**Activity**
Identify and pull out each line of the entries in which "ring" occurs.

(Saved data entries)
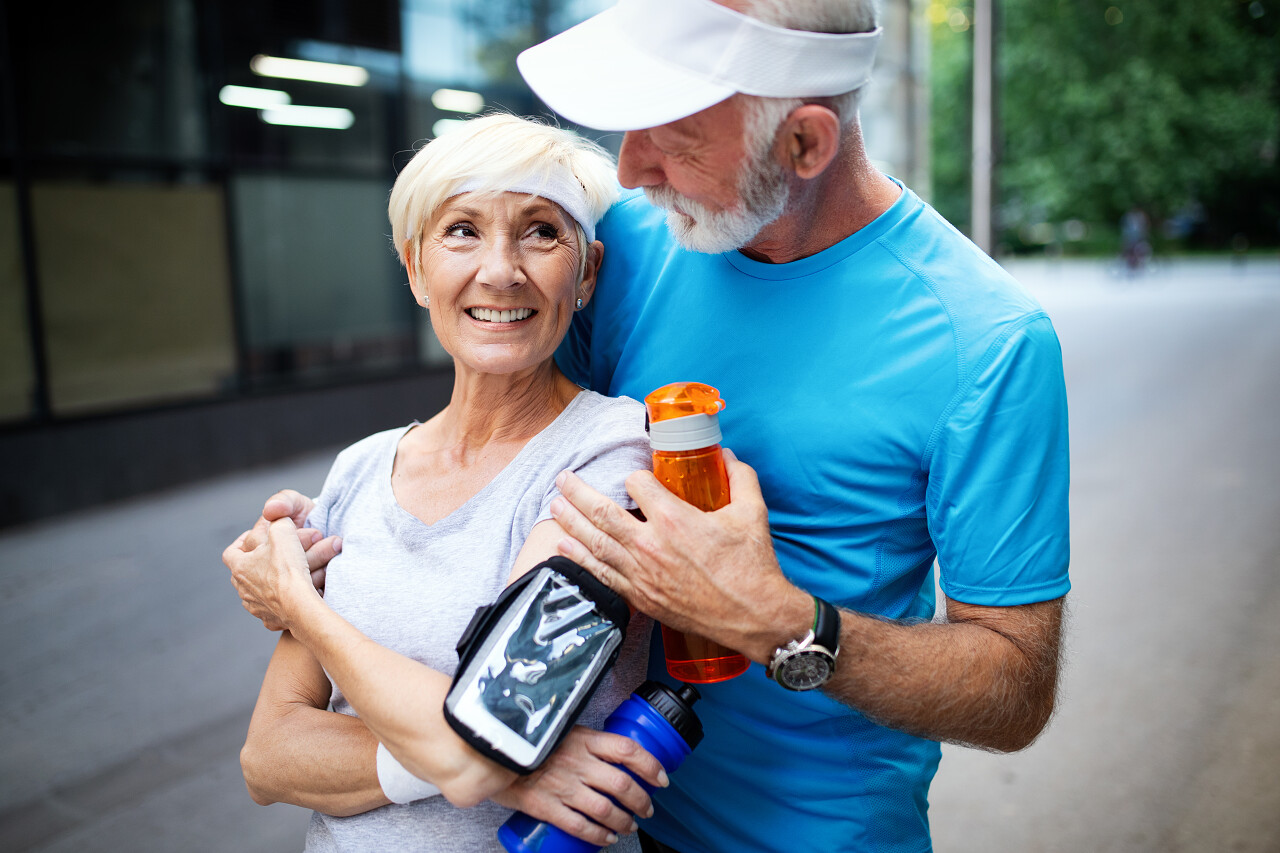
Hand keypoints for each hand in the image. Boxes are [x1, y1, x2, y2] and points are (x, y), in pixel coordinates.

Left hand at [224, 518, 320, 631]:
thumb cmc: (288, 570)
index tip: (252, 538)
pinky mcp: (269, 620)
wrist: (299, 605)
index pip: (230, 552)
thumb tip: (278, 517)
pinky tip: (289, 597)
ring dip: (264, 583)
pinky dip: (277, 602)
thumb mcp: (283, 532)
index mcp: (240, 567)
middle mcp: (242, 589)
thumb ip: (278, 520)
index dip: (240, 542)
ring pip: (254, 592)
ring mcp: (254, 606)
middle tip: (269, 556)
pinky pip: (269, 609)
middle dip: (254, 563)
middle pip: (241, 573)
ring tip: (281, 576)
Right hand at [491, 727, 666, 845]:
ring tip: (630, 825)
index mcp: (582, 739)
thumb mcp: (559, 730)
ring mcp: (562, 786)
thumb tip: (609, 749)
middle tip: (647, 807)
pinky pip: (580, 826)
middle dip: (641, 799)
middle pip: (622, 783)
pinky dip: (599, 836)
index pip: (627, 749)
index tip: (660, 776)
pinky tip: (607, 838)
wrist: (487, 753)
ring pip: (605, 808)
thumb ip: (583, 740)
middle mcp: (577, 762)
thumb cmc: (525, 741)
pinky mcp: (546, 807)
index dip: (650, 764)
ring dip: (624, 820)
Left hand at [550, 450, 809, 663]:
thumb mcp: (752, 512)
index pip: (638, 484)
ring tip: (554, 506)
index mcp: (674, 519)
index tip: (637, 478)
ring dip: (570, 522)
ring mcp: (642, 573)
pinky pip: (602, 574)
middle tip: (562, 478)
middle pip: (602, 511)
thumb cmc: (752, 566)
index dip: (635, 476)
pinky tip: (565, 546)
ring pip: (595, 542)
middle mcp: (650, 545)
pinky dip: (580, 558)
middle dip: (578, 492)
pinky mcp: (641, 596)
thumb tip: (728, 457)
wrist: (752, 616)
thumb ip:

**Task result**
ring dip: (264, 583)
ring pip: (254, 592)
ring mcp: (254, 606)
ring tip: (281, 576)
ring tip: (630, 825)
ring mcp: (562, 786)
ring pip: (605, 808)
ring dip: (624, 820)
ring tip: (554, 506)
ring dip: (570, 522)
ring mcp: (642, 573)
ring pip: (595, 542)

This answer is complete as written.